Having worked with Shawn on several of his projects to date, I know that I must always be alert for a new one. Sometimes I’ll think it’s genius, sometimes lunacy, and rarely in between. But he’s always fun to work with, so I’m glad to hear what he has going. If I have misgivings about the concept, the way it works is I tell him what I think, he thanks me for my input and tells me he wants to do it anyway, and I do my best to help it succeed.
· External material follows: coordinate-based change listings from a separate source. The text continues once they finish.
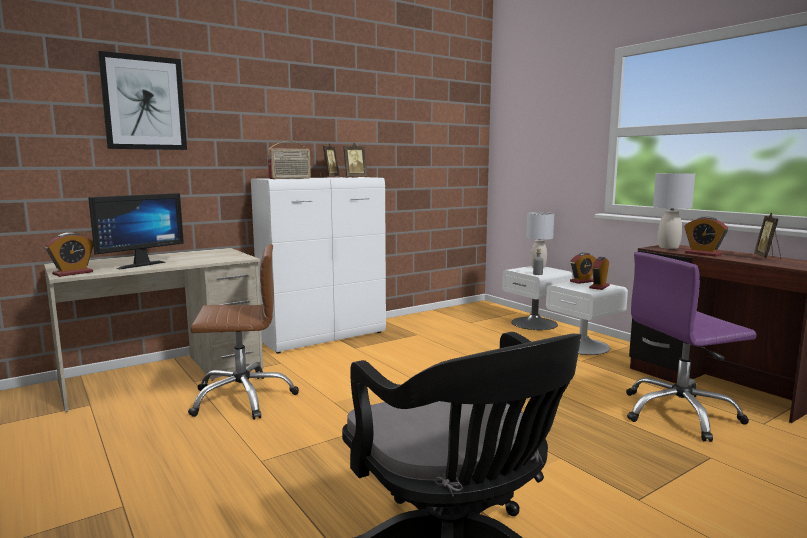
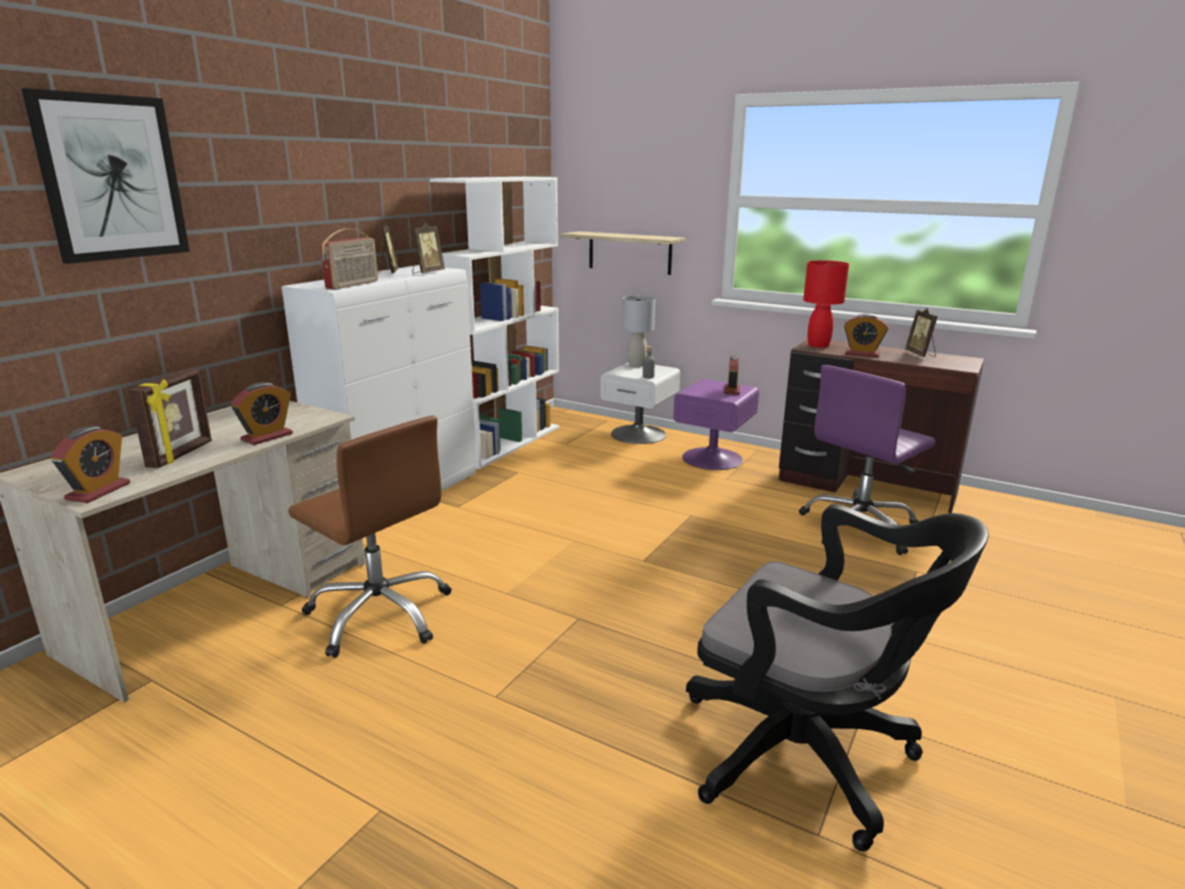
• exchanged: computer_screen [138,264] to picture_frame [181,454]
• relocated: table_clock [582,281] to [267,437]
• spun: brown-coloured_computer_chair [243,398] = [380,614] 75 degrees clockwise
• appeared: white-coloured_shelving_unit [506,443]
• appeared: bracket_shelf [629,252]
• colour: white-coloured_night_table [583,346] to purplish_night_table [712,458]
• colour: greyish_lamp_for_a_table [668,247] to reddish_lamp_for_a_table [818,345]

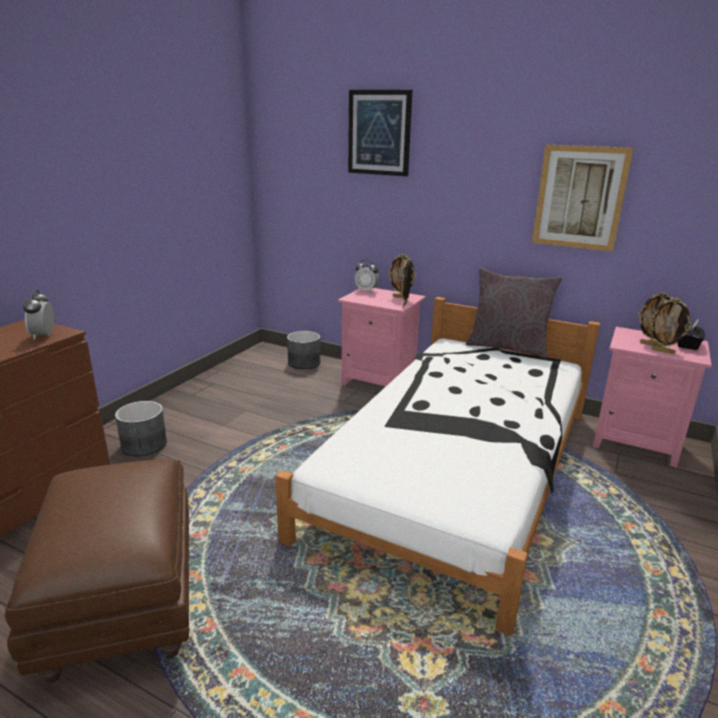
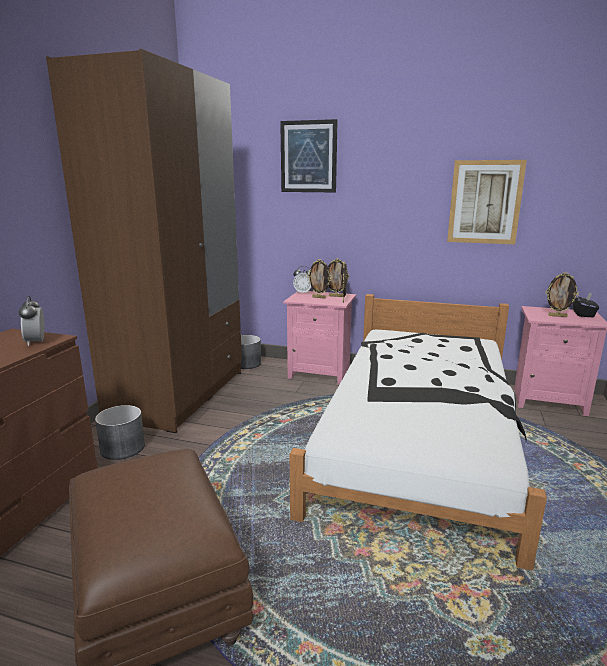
• appeared: brown-coloured_armoire [179,394]
• relocated: picture_frame [663,351] to [319,297]
• missing: greyish_throw_pillow [507,347]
This was one where I had the misgivings, with some aspects of the early version needing more originality. What Shawn does well is take that feedback to heart, like an adult and a professional, and then address it. He does this better than most writers I’ve known. His success is an example of what one can achieve when one learns from critique rather than simply tuning out anyone who does less than gush over one’s writing, story concept or whatever. Unfortunately, most people seeking critique and input don’t mean it. They mean ‘praise me.’ And when they go forth to hire an editor, they don’t want to hear ‘this needs a lot of work.’ They want to hear ‘you’re so awesome!’
Shawns are rare. I’d have a much steadier flow of work if I just lied to people who couldn’t write and refused to learn. The process would be simple. I’d tell them how great it was, make some minor changes here and there but make sure it remained the same trainwreck they sent me, they’d delight in the praise, and I’d receive money and referrals. All their fellow writers who praised their writing clearly do not know the difference, and would also seek similar praise.
If I did that, I wouldn’t amount to much.
In this one, Shawn even understood what I was trying to say when I couldn’t quite articulate it, not an easy admission for me. Something was wrong with the flow, and I wasn’t sure of the best way to fix it, so I described it in rather awkward terms. I wasn’t sure what I meant. Somehow Shawn understood me better than I understood myself, because in the next draft that issue of flow was completely remedied by changing the juxtaposition of the tale’s convergence. Abracadabra. Nice work, Shawn.
Second Chance Christmas is e-published at Amazon. If you find the holidays grumping you out a bit, its warmth and quickness of reading (9000 words) might help push a bit of the stress aside for an hour.